Nucleic acid detection by reverse transcriptase-polymerase chain reaction targeting the non-structural protein 5 genomic region is the definitive test for Zika virus. RT-PCR, or NAT testing for Zika virus, is extremely sensitive and specific. Due to the short period of viremia, serum and urine samples must be collected within 14 days of the onset of symptoms. If possible, urine should always be collected with a patient-matched serum specimen. If the specimen can be collected within 14 days of illness onset, the use of PCR will nullify the cross-reactivity issues noted with serologic testing for Zika.

A positive PCR result is considered confirmatory and no additional testing is required. If molecular testing for Zika is negative, this does not rule out the possibility of Zika virus infection, and serological testing for Zika IgM is recommended. RT-PCR can be performed on serum, plasma, or urine.

CDC issued new recommendations for Zika virus testing in July 2017 due to overall declines in prevalence of Zika disease in the Americas. Diagnostic testing is currently recommended for assessment of infection in individuals who are symptomatic, have a significant travel history to, or residence in, a Zika infested area.

All pregnant women should be asked about Zika infection at each prenatal visit, regardless of symptoms. This includes individuals with recent travel or residence in a Zika-affected area within eight weeks before conception or individuals with sexual contact with a person who traveled to or lives in an area with risk of Zika.

For asymptomatic pregnant women with recent possible, but not ongoing exposure (such as travel), routine testing for Zika is no longer recommended, due to the risk of increased false-positive test results in light of declining Zika prevalence.

For pregnant, symptomatic women with ongoing risk of Zika exposure, concurrent serologic and nucleic acid testing (NAT) of serum and urine should be performed. A positive NAT result is confirmatory for maternal Zika infection.
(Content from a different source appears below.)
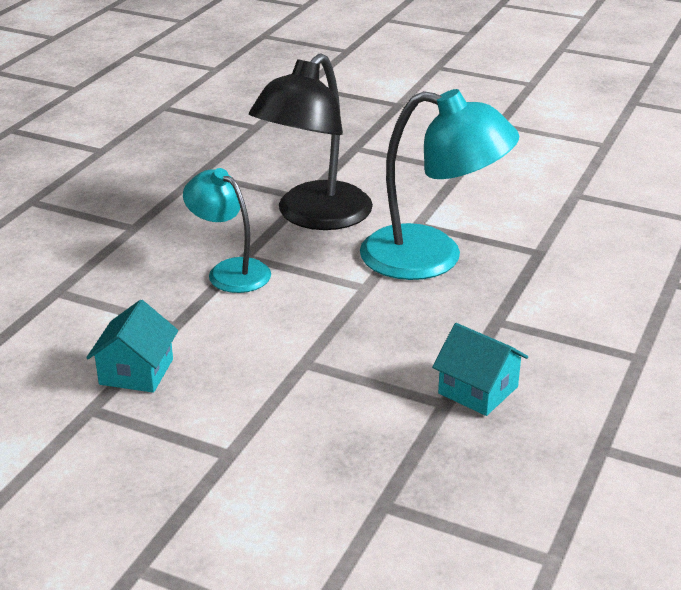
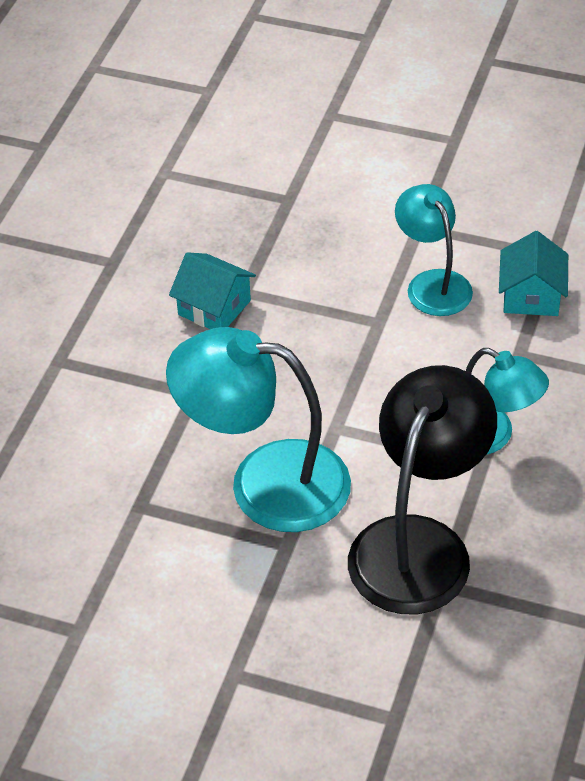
camera: 175 degrees right, 15 degrees up
none -> turquoise lamp [395,184,473,316]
For asymptomatic women with ongoing risk of Zika exposure, NAT testing should be offered at the initiation of prenatal care and twice more during the duration of the pregnancy.
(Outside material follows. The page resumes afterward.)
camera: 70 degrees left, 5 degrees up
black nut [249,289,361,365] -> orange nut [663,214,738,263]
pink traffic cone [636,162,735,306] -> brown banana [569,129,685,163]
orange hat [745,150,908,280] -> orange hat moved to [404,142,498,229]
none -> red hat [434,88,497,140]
Due to persistence of IgM antibodies, Zika infection before pregnancy may confound results of serologic testing performed during pregnancy. Therefore, IgM testing is no longer recommended.
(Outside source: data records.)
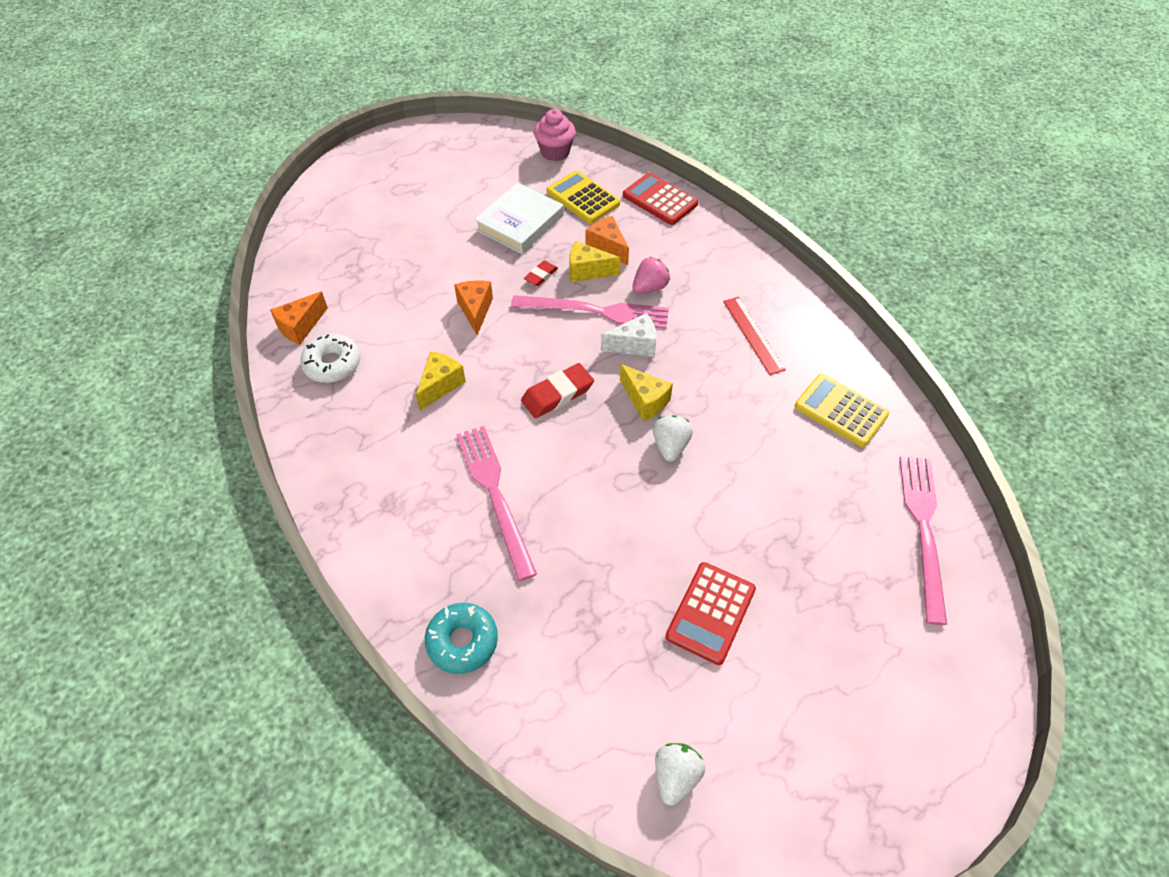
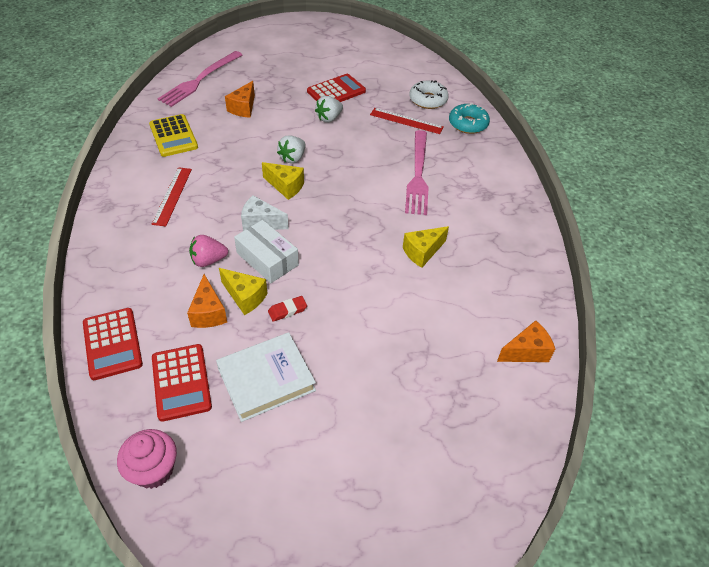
camera: 155 degrees left, 5 degrees down
white donut [300,334,360,383] -> white donut moved to [409,80,449,109]
orange cheese [454,280,493,335] -> orange cheese moved to [225,81,255,118]
pink fork [511,295,669,329] -> white box [234,220,299,283]
red eraser [521,363,594,418] -> none
yellow calculator [547,170,620,223] -> red calculator [152,344,212,422]
yellow cheese [620,364,673,421] -> yellow cheese turned 135 degrees clockwise [262,162,304,200]
white strawberry [655,743,705,806] -> white strawberry moved to [315,96,343,122]
none -> red ruler [370,108,443,134]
If there is presumptive or confirmed Zika virus infection in the mother, ultrasound studies should be performed every 3 to 4 weeks in order to monitor fetal anatomy and growth. In neonates at risk, both nucleic acid testing of serum and urine and IgM testing on serum should be performed. Testing of cord blood is not recommended.

References

  1. Ioos S, Mallet HP, Leparc Goffart I, et al. Current Zika virus epidemiology and recent epidemics. Med Mal Infect. 2014;44(7):302-307.
  2. Faye O, Diallo D, Diallo M, et al. Quantitative real-time PCR detection of Zika virus and evaluation with field-caught mosquitoes. Virol J. 2013;10:311.
  3. http://www.cdc.gov/zika.
  4. Oduyebo T, Polen KD, Walke HT, et al. Update: interim guidance for health care providers caring for pregnant women with possible Zika virus exposure —United States (including U.S. territories), July 2017. MMWR Morb Mortal Wkly Rep. 2017;66:781-793.
  5. Musso D, Gubler DJ: Zika virus. Clin Microbiol 2016;29(3):487-524
  6. Baud D, Gubler DJ, Schaub B, et al: An update on Zika virus infection. Lancet 2017, June 21.